At the time of this recording, the orchestra was under the direction of four internationally acclaimed conductors: Heinz Rogner, Kurt Sanderling and Rafael Frühbeck de Burgos, all assisted by the Japanese conductor Seiichi Mitsuishi. The orchestra comprised one hundred players, all male with the exception of one female harpist, and enjoyed an excellent reputation for musical accomplishment.

Under its previous principal conductor, Hiroshi Wakasugi, the YNSO was often the first to perform works new to Japan, and was particularly honoured to give the first performance of Penderecki’s Lukas Passion. The YNSO has been awarded several prizes, and was particularly honoured as being the first Japanese orchestra to receive the Grand Prix award made by the Japanese Government Agency for Cultural Affairs. The orchestra has also made numerous TV appearances and produced several recordings, include Music of Toru Takemitsu, conducted by Hiroshi Wakasugi which were highly acclaimed.

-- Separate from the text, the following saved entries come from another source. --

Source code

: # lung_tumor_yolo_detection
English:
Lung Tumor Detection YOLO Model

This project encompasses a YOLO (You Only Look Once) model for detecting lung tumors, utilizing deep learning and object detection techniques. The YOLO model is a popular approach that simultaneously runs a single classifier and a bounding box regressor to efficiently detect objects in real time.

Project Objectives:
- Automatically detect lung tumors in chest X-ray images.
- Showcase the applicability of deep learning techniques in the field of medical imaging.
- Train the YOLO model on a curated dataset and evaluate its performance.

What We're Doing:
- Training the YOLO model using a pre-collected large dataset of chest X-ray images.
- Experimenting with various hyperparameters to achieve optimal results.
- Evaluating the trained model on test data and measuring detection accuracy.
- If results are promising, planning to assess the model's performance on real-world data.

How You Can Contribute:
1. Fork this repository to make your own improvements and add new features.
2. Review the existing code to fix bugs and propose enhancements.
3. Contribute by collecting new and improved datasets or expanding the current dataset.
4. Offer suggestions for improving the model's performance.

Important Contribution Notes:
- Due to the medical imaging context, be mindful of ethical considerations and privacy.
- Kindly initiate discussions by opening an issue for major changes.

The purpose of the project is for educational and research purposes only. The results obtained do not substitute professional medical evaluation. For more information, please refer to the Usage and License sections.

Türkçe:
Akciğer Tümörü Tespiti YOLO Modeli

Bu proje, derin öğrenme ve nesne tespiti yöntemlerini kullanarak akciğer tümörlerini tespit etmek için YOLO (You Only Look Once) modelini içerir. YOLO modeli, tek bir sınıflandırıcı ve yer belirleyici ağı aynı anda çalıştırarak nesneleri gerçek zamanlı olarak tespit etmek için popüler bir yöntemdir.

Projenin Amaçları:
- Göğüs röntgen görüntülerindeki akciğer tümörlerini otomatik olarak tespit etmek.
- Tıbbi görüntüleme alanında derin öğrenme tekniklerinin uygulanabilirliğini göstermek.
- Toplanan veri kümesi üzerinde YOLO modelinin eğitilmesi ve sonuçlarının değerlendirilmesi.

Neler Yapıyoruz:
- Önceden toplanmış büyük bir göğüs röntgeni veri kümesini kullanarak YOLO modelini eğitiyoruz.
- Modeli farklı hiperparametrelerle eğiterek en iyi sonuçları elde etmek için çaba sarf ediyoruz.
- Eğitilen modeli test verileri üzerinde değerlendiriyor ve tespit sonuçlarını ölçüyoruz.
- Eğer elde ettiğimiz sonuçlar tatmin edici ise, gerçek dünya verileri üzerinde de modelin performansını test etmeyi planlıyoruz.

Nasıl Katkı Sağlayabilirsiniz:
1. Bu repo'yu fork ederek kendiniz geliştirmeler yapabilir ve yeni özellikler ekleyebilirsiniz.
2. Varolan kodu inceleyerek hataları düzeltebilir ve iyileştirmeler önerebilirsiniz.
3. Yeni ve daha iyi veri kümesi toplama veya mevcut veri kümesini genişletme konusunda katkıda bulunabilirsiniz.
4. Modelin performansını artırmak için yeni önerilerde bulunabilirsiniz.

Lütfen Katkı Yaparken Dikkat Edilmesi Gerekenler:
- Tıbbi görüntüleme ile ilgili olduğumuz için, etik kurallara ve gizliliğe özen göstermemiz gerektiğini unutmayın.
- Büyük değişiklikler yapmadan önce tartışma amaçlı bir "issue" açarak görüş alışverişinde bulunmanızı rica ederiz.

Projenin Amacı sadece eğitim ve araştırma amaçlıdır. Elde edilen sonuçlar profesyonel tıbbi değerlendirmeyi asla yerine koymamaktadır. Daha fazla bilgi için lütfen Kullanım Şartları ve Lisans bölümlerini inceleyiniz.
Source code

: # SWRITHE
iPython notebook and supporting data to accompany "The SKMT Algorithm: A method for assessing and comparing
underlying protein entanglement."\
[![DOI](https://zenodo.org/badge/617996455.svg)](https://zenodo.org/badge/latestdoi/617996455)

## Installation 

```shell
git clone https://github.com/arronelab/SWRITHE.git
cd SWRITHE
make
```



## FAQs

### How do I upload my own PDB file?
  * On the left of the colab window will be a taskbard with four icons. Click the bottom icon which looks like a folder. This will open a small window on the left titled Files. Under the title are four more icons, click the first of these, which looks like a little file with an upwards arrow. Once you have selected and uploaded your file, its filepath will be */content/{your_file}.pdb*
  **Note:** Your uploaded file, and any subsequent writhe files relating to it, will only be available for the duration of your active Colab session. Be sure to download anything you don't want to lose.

In 1967, the YNSO made a successful tour of the United States and Canada, giving 41 concerts. Later in 1971, they toured Europe, giving 40 concerts which won the praises of critics and audiences alike in Germany, Holland, France and four other countries. In 1981, the Japanese Ministry of Foreign Affairs sent the YNSO to Eastern and Western Europe as a cultural envoy. During this visit, the orchestra represented Japan at the First International Orchestra Festival in Leipzig, where fellow participants were such renowned orchestras as the Berlin Philharmonic.

Sylvain Cambreling was appointed principal conductor in April 2010. He leads many of the orchestra’s major concert series at Suntory Hall in Akasaka, Tokyo, the Tokyo Metropolitan Theatre, also in Tokyo, and Yokohama Minato Mirai Hall in Yokohama, among other venues.